Satu hari aku dan teman-teman asrama sedang sibuk di dapur, jadwalku untuk masak. Hari ini minggu. Perkuliahan libur. Baiklah biar aku yang pegang kendali dapur hari ini. 

Drrrttt... drrrttt...

Drrrttt... drrrttt...

Aku cepat mengambil HP di kantong, mungkin mama yang nelpon, ini kan minggu mama biasanya sering nelpon kalau hari minggu.

“Halo Assalamu’alaikum”

“Wa’alaikumsalam adek”
 
Ehh aku mendelik sendiri melihat Hpku dan langsung tersenyum lebar saat tau dia menelponku.

“ehh abang, kirain mama tadi bang yang nelpon”

“ooh, abang ganggu gak nih?”

Aku melirik masakanku di wajan yang hampir matang.

“gak kok bang. Kenapa? Tumben siang nelpon?”

“Gak apa-apa sih. Kangen aja pengen dengar suara kamu”

Bluuusssshhh... Pipiku merona. Untung jaman itu belum ada video call jadi dia gak bisa lihat pipiku yang sudah semerah tomat ini. Baru dikasih gombalan receh doang padahal. Ya ampuuunn.

“hehe.. bisa aja sih abang”

Mendadak suaraku berubah agak kalem n sok imut. Khas cewek-cewek kasmaran.

“hehe.. lagi ngapain kamu dek? Berisik banget kayaknya”

“iya nih bang, lagi di dapur. Hari ini aku masak”

“waahh.. masak apa?”

“Capcay, tapi gak ada seafoodnya, sayur semua”

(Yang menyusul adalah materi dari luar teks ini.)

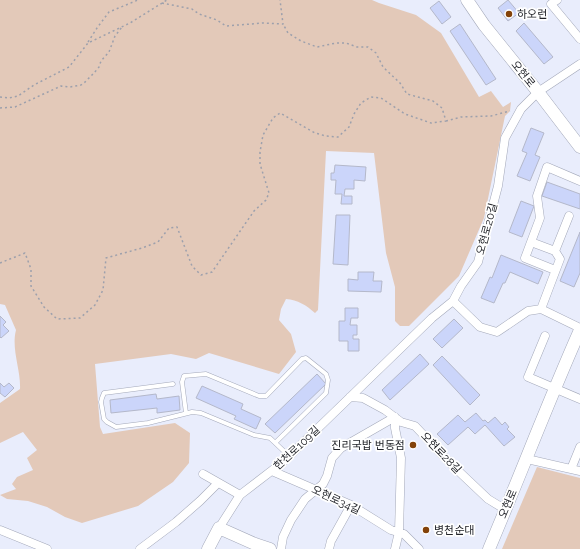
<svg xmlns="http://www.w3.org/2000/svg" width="580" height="549" viewBox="0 0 580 549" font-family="Raleway,'Noto Sans KR',sans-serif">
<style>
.green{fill:#e3c9b9}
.building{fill:#cbd5fa;stroke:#b4b8ca}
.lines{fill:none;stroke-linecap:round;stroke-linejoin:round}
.lane-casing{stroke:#a4a9ba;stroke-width:5}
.street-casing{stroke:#a4a9ba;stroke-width:9}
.secondary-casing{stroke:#a4a9ba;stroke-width:13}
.path{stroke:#9da0ac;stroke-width:1.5;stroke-dasharray:2 3;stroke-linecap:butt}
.lane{stroke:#fff;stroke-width:4}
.street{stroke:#fff;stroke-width:8}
.secondary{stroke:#fff;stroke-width:12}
.poi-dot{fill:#834209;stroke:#fff;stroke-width:1.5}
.labels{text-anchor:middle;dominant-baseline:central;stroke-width:3.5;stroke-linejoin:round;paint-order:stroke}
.poi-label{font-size:11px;fill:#212329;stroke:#fff;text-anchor:start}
.street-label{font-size:11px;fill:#212329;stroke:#fff}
</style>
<rect width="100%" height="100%" fill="#e9edfc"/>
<!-- green -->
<path class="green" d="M0 0H372L379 3 416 15 441 33 479 97 491 91 503 107 511 102 510 111 505 116 484 218 459 276 409 326H400L395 321V287L386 253 374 153 326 151 318 310 315 313C306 305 298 300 286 299L281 309 279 320 291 334 296 352 279 374 209 353 196 359 171 354 95 364 100 427 103 434 175 423 190 433 189 463 173 482 138 506 82 523 65 517 47 507 28 501 7 499 0 495 16 489 12 484 17 477 33 470 27 458 37 450 23 432 0 443V403L20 389C21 370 11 349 16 330L5 305 0 304Z
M537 467 580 478V549H502Z"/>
<!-- building -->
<path class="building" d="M508 0 519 13 508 21 498 8Z
M439 1 451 17 442 24 430 8Z
M524 23 553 57 544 64 516 31Z
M460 24 496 79 486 85 450 31Z
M531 128 544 133 535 155 540 157 530 181 517 176 527 153 522 151Z
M335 165 366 167 365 181 354 180V189H345L344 196H352V204H341L342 194H335L336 180H331V173H334Z
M547 182 580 194V209L542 196Z
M521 201 534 206 522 237 509 232Z
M336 215H350L348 265 333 264Z
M580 232V273L574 287 560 281Z
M501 255 543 272 538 284 510 272 505 283H503L494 303 481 298 490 277 492 278Z
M358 272H374L373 281H382L381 292 348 291V279L358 280Z
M345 308H358V318H351L350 325H357V335H353V339H359V351H348V341H339V321H345Z
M0 316 6 322 3 325 9 331 1 338 0 337Z
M454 319 463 328 442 348 433 339Z
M420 354 429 364 390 400 382 390Z
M442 356 480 395 470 405 433 365Z
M317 374 326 384 275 433 265 424Z
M0 383 4 387 9 383 14 388 5 397 0 393Z
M202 386 243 404 241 409 261 418 256 429 234 419 236 416 196 398Z
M156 394 157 399 179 396 180 410 157 413V408L111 413 110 400Z
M476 413 483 421 485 420 488 423 495 417 502 425 505 422 509 427 507 429 515 437 504 446 485 425 475 434 468 427 448 445 437 434 458 415 465 422Z"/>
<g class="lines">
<defs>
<path id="lane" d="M173 384 104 393 102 398 101 402 104 419 107 422 116 427 148 423 192 412 201 413 254 435 270 438 289 456
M186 413 182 382 184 376 206 374 259 396H266L302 359 306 358 326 374 328 380 326 393 276 442"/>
<path id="street" d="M557 0 551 4 580 39
M531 242 555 251
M555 270 525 258 540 218 537 196 547 167 580 181
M453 301 480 327 497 332 528 311 541 309 580 328
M541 309 560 259 555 251 569 216
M545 336 528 377 580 399
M350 397 363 398 385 410 401 422 415 426 451 464 488 499 506 510
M527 459 580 471
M571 469 580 447
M272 471 351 505 391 530 404 534 419 549
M203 474 240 495
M219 528 240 495 283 462 432 318 453 301 461 286 478 262 498 186 505 138 521 109 538 92 580 64
M0 530 47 549
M140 549 176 522 200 501 218 483
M281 549 283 537 291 520 305 499 323 484 327 476 332 458 341 448 395 417V428L401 458 399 532 395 549
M329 549 331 541 351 505"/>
<path id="secondary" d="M467 0 484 25 538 92 580 147
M208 549 219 528 255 544 270 549
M489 549C520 476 548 402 580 330"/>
</defs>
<!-- lane casing -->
<use href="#lane" class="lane-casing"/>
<!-- street casing -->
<use href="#street" class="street-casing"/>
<!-- secondary casing -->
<use href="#secondary" class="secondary-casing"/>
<!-- path -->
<path class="path" d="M162 3 192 9 199 14 217 20 226 26 263 23 283 24 280 0
M88 42 97 28 109 12 138 0
M0 97 9 98 18 96 34 85 69 67 88 43 130 23 167 0
M0 108 15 107 61 86 70 87 81 85 84 83 94 73 99 67 101 61 109 52 115 36 122 27
M446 121 461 117 491 116 510 111
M0 263 25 253 31 269V286L44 307 57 319 80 318 95 305 103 290 106 258 142 248 158 242 169 228 177 227 192 266 201 275 212 272 254 211 266 200 269 193 260 164V152L263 135 273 118 280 113 315 133 326 136 338 137 349 127 354 114 361 103 371 97 381 98 405 114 431 123 446 121 442 108 433 101 407 94 400 83 383 67 376 53 368 47H357L346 43H336L317 47 301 41 288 33 283 24"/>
<!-- lane -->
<use href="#lane" class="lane"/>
<!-- street -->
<use href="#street" class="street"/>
<!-- secondary -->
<use href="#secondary" class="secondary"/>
</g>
<!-- markers -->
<g class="poi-dot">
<circle cx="509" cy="14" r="4"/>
<circle cx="413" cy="445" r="4"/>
<circle cx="426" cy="530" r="4"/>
</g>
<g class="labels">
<!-- poi labels -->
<g class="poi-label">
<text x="517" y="14">하오런</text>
<text x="405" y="445" text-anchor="end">진리국밥 번동점</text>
<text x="434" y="530">병천순대</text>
</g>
<!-- street labels -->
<g class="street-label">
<text transform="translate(523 74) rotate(51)">오현로</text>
<text transform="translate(487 229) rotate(-75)">오현로20길</text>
<text transform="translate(297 448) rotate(-43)">한천로109길</text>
<text transform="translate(441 453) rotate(46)">오현로28길</text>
<text transform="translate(336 500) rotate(25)">오현로34길</text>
<text transform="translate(508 504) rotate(-67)">오현로</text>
</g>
</g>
</svg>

“Tau emangnya kamu bumbunya capcay apa aja?”

“Abang iiihh, tau laahh...”

Lagi suaraku kedengaran sok manja dan sok imut. Dan percakapan di telepon itu pun berlanjur lama.
Sampai akhirnya dia mengakhiri percakapan karna udah masuk waktu zuhur dan dia mau ke masjid.

“yeeeiii dia telpon aku.. dia kangen suaraku katanya.. dia telpon akuuuu” aku berteriak girang tanpa sadar ternyata HP ku masih tersambung dengannya. Dia belum mematikan panggilan telponnya. Itu artinya dia denger dong aku teriak? OH MY GOODDD...!!!


****

Aku mendadak memutuskan balik ke Batam. Hari ini dia ulang tahun. Tadi malam aku bela-belain begadang sampai jam 12 malam, buat sms dia ngucapin selamat ultah, buat jadi yang pertama ngucapin tentunya. Dan sekarang aku sudah di kapal tujuan Batam. Ada acara syukuran malam ini dirumahnya, dan dia tidak tau kalau aku pulang. Surprise.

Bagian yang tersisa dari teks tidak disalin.